▶ Dataset:
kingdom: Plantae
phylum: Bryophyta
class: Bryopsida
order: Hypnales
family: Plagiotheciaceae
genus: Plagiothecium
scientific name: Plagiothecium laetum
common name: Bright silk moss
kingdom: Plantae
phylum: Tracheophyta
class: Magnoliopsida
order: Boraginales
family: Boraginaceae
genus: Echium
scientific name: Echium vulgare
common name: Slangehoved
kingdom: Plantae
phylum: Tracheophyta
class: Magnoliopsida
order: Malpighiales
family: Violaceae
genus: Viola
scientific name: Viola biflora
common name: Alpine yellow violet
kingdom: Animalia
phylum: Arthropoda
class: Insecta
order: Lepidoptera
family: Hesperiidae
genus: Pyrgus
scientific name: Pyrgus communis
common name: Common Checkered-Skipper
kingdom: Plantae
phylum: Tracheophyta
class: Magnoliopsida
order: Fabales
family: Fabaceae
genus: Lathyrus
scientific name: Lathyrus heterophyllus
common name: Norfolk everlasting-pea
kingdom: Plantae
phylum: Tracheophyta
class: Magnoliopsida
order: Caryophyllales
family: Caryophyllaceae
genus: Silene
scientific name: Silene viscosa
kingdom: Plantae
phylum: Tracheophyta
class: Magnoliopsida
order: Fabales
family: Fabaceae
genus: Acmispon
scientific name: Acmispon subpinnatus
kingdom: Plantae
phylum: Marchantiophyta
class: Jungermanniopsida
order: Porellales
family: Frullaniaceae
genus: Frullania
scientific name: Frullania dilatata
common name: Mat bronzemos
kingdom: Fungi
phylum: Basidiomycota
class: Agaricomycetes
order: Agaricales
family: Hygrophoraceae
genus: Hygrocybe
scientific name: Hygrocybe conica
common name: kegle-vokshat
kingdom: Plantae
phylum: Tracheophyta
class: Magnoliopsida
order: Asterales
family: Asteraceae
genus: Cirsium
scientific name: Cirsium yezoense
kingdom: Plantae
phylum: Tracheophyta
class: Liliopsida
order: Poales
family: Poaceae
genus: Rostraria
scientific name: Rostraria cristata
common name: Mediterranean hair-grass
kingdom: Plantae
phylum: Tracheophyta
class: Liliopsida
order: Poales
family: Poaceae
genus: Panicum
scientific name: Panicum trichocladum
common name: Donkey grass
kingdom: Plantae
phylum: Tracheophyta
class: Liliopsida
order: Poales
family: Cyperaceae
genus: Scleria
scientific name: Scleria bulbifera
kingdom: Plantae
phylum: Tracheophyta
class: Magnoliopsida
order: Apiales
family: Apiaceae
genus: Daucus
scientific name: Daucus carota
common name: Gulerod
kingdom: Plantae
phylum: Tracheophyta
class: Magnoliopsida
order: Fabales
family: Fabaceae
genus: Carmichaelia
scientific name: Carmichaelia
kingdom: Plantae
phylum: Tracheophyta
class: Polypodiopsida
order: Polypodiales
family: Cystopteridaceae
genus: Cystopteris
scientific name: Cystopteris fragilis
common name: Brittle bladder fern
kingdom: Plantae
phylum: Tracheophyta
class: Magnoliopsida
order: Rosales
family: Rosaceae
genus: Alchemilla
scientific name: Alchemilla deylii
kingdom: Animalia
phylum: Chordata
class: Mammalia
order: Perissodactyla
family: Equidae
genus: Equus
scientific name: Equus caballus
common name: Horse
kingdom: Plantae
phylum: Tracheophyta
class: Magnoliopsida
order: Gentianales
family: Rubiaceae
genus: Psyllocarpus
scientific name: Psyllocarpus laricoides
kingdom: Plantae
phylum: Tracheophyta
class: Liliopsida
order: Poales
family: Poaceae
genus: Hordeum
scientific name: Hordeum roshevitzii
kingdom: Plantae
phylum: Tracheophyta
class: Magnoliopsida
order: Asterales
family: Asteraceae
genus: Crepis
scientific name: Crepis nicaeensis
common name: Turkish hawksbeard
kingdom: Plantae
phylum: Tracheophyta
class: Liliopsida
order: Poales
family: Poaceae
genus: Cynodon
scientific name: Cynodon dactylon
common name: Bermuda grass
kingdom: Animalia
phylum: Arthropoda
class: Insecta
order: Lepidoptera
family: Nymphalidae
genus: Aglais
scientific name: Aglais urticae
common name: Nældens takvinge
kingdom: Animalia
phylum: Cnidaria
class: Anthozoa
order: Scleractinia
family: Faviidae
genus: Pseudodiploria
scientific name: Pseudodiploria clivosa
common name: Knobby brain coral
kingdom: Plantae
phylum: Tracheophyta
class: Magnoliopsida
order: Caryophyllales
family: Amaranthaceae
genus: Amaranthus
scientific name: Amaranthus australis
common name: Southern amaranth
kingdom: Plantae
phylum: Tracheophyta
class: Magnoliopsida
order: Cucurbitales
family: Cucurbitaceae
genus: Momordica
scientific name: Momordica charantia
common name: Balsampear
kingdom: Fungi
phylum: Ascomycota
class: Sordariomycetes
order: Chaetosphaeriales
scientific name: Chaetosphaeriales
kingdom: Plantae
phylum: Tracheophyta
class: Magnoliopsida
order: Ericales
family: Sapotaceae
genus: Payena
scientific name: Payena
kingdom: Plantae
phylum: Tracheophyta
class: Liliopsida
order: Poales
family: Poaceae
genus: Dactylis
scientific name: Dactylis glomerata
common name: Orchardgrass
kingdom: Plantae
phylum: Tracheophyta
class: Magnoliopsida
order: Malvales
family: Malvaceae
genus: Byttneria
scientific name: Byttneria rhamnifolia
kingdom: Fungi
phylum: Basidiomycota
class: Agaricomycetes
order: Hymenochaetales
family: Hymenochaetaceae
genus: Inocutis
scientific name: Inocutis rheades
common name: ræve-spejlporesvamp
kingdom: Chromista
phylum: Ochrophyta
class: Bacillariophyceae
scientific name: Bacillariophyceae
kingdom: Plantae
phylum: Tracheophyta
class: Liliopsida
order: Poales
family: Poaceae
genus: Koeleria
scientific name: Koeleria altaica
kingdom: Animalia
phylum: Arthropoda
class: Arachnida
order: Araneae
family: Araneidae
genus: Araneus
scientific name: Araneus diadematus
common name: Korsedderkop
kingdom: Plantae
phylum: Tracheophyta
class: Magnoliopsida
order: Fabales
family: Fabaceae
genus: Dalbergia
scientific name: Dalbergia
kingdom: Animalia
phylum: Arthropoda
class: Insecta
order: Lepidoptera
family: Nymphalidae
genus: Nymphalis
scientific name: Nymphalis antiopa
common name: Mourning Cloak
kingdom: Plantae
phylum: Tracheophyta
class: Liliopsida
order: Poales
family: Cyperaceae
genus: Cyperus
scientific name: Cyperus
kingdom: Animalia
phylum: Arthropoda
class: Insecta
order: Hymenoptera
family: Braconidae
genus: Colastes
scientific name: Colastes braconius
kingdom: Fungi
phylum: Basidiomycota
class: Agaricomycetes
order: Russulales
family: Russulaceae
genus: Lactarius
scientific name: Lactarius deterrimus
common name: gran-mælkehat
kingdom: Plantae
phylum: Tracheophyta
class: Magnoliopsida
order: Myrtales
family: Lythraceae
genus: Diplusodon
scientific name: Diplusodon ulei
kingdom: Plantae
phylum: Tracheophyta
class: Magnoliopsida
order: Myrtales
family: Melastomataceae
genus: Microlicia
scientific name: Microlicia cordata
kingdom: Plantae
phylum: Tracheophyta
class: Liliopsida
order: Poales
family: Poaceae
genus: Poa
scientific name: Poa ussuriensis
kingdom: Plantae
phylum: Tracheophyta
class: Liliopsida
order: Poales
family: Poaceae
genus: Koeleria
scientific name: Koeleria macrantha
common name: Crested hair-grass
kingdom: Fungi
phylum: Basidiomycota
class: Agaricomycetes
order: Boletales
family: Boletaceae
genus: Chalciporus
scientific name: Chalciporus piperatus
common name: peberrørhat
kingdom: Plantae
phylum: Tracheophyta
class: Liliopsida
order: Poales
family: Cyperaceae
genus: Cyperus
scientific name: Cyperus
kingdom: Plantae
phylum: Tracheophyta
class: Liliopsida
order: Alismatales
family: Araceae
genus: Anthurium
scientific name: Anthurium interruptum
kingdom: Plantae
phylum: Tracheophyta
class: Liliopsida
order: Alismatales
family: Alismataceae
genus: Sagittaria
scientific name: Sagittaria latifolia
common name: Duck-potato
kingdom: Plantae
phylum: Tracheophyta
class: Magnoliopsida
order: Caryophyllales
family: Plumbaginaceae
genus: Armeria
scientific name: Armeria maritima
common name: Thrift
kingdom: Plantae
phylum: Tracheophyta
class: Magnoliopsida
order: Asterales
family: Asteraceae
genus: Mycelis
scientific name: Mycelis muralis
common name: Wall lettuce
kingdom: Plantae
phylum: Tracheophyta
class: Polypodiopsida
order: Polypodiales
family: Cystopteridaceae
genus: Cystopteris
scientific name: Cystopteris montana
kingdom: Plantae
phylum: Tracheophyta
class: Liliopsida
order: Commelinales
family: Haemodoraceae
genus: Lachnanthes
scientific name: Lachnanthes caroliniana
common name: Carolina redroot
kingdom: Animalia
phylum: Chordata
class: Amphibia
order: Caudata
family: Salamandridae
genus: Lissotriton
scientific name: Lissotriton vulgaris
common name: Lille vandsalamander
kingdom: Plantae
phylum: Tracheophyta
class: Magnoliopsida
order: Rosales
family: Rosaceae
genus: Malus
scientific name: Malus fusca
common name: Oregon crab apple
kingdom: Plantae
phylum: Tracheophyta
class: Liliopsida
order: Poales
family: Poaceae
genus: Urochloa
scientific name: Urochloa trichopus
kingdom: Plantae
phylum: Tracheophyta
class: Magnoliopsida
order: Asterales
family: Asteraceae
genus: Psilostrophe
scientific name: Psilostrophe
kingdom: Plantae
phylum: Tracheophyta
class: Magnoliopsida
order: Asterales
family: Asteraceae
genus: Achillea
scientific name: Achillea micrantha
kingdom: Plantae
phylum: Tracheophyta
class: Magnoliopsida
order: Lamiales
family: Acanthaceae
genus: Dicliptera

▶ Brief:
Please repeat the lines above, starting with the line that contains "scientific name: Rostraria cristata" and going on through the line that contains "family: Apiaceae", with both of those lines included.

▶ Solution to this problem:
scientific name: Rostraria cristata
common name: Mediterranean hair-grass
kingdom: Plantae
phylum: Tracheophyta
class: Liliopsida
order: Poales
family: Poaceae
genus: Panicum
scientific name: Panicum trichocladum
common name: Donkey grass
kingdom: Plantae
phylum: Tracheophyta
class: Liliopsida
order: Poales
family: Cyperaceae
genus: Scleria
scientific name: Scleria bulbifera
kingdom: Plantae
phylum: Tracheophyta
class: Magnoliopsida
order: Apiales
family: Apiaceae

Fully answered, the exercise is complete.